The amendment would extend the PTC for two years and is paid for.
“Colorado is a proven leader in the development of wind energy production and would suffer a huge economic blow if this tax credit expires,” Sen. Bennet said. “The wind PTC has helped our state attract new companies and create thousands of jobs in a diverse energy sector. This credit has bipartisan support, and it is time for Congress to pass the extension to give companies in Colorado and across the country certainty for the foreseeable future.”
“If we expect the wind energy industry to provide for our country’s future energy needs and make long-term investments in their businesses, Congress must reauthorize the wind production tax credit (PTC) that expires this year,” Sen. Moran said. “Rather than make it more difficult for the private sector to develop energy sources, we should lower taxes, reduce overly burdensome regulations, and allow the private sector to succeed in the free market. Our failure to extend this tax credit would destabilize this growing manufacturing industry and cost thousands of American jobs.”
The amendment represents the most recent bipartisan effort by the Senators to secure an extension of the credit to provide certainty to wind energy businesses across the country. In February, they filed an amendment to the transportation bill to extend the credit; however, it was never brought to a vote. The Senators also joined several of their colleagues in sending a letter to Senate leadership urging them to consider legislation that will extend the PTC.
“Extending the wind Production Tax Credit is a real, tangible way Congress can help move the economy forward and keep good-paying U.S. jobs from being exported overseas to China and other countries,” Udall said. “This amendment complements my daily campaign to spur the Senate to renew the wind PTC. Congress must act to keep the United States on the cutting edge of renewable energy technology and on a path to secure our energy independence.”
Colorado is a wind energy leader, currently generating the third highest percentage of power from wind of any state in the nation. Colorado is home to several major wind energy developers and wind turbine manufacturing facilities, employing upwards of 6,000 workers statewide.
Kansas is ranked second in the United States in wind resource potential and leads the nation in wind capacity currently under construction. With hundreds of Kansans employed in manufacturing and installing wind farm components, Kansas is a national leader in wind energy production.
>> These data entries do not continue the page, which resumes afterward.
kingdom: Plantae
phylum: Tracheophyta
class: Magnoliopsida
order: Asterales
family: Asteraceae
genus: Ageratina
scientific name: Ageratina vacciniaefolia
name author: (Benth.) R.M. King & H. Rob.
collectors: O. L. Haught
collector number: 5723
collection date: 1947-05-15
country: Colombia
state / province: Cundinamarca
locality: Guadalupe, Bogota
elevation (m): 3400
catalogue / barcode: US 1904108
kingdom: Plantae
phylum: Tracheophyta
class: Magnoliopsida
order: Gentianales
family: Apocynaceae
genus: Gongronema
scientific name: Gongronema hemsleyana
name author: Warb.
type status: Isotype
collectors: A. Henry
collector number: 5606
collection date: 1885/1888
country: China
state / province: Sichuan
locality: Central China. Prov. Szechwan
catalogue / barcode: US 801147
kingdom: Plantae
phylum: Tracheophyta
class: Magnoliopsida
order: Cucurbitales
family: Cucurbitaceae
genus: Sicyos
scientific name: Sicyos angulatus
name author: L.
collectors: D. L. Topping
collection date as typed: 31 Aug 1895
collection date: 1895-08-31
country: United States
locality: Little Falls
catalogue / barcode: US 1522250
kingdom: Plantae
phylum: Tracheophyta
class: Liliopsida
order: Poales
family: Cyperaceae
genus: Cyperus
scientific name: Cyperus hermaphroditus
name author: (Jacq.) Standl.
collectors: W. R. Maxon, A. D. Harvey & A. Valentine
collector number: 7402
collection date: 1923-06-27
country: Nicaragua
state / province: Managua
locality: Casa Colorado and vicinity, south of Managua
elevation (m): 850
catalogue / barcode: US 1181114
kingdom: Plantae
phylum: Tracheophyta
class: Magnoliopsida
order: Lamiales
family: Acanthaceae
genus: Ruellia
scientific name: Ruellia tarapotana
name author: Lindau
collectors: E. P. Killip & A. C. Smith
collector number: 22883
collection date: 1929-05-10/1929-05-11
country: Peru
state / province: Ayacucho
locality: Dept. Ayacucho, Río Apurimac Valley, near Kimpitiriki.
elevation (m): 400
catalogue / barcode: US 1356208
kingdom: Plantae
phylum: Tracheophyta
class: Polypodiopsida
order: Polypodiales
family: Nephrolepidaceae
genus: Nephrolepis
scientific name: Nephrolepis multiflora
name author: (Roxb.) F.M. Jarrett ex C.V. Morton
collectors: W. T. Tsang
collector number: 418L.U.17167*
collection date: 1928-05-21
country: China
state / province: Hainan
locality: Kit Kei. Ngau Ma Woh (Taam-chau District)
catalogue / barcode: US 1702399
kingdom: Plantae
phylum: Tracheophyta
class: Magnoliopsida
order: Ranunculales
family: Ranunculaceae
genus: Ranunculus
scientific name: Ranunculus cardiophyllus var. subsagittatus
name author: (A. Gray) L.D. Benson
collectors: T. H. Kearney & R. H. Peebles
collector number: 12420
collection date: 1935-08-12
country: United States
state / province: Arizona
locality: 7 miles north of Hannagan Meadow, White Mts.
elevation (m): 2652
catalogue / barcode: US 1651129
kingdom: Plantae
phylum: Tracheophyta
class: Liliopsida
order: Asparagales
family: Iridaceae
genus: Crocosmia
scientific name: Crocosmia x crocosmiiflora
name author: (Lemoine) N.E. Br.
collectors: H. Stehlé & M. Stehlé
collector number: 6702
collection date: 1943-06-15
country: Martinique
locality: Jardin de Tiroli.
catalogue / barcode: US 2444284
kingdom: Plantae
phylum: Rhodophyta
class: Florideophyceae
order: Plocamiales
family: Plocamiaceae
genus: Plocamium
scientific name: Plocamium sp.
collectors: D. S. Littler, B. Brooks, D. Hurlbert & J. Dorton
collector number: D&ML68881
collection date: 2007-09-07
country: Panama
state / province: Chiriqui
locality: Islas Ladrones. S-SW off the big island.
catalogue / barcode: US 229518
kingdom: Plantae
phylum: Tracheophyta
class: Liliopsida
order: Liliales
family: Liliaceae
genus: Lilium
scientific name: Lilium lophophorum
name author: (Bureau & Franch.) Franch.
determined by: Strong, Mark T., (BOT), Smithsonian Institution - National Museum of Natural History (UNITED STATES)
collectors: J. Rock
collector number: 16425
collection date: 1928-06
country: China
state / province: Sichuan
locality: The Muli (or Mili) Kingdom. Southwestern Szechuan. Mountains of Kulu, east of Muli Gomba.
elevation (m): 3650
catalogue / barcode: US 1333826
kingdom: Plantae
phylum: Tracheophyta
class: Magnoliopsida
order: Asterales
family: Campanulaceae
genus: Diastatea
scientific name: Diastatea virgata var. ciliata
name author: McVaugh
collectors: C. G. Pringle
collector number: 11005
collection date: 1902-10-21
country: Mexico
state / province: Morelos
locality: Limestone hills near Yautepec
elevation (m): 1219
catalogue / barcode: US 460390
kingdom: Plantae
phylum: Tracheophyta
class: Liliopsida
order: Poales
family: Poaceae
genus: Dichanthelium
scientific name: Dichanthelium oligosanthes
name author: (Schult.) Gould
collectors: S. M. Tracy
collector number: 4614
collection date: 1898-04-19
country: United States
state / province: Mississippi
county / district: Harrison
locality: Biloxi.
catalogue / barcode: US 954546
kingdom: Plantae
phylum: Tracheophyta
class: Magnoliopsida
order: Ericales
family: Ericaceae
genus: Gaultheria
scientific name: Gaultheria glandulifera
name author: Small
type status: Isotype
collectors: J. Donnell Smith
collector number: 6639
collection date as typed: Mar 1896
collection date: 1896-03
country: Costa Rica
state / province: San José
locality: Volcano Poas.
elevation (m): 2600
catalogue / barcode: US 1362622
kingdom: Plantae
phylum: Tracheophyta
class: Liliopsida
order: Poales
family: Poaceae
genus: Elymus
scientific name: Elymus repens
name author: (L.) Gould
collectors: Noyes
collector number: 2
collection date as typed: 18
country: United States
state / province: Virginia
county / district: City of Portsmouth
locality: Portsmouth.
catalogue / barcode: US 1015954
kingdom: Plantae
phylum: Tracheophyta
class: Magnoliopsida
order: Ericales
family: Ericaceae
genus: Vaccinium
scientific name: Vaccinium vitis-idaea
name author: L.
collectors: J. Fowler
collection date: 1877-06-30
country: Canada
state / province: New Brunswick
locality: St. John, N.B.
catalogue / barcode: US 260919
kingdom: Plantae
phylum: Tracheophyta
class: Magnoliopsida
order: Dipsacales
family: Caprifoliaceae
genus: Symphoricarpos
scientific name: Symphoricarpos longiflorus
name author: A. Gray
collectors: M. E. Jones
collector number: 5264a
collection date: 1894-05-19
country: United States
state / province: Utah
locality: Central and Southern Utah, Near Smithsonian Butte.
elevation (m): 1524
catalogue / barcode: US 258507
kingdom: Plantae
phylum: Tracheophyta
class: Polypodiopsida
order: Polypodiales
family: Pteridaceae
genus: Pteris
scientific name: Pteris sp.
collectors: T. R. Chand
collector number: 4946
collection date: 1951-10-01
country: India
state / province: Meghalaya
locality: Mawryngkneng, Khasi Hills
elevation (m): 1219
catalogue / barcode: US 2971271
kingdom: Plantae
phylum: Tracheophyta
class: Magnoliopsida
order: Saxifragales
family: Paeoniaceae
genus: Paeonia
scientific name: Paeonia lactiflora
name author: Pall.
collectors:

The PTC provides an income tax credit of 2.2 cents per kilowatt-hour for the first 10 years of electricity production from utility-scale turbines. It is set to expire on Dec. 31 unless Congress extends it first. A recent study by Navigant Consulting found that extending the Production Tax Credit will allow the industry to grow to 100,000 jobs in just four years, while an expiration would kill 37,000 jobs within a year.
A House bill seeking to extend the PTC has 105 cosponsors, including 24 Republicans, while a similar Senate bill is cosponsored by seven Senators, including three Republicans. PTC extension efforts have received the endorsement of a broad coalition of more than 370 members, including the National Association of Manufacturers, the American Farm Bureau Federation, the Edison Electric Institute, and the Western Governors’ Association. A PTC extension also has the support of the U.S. Chamber of Commerce, the National Governors Association, and the bipartisan Governors’ Wind Energy Coalition, which includes 23 Republican and Democratic Governors from across the U.S. A PTC extension has been endorsed by a number of newspapers across the country, including the Houston Chronicle, The New York Times, the Denver Post, the Daily Oklahoman, and the Toledo Blade.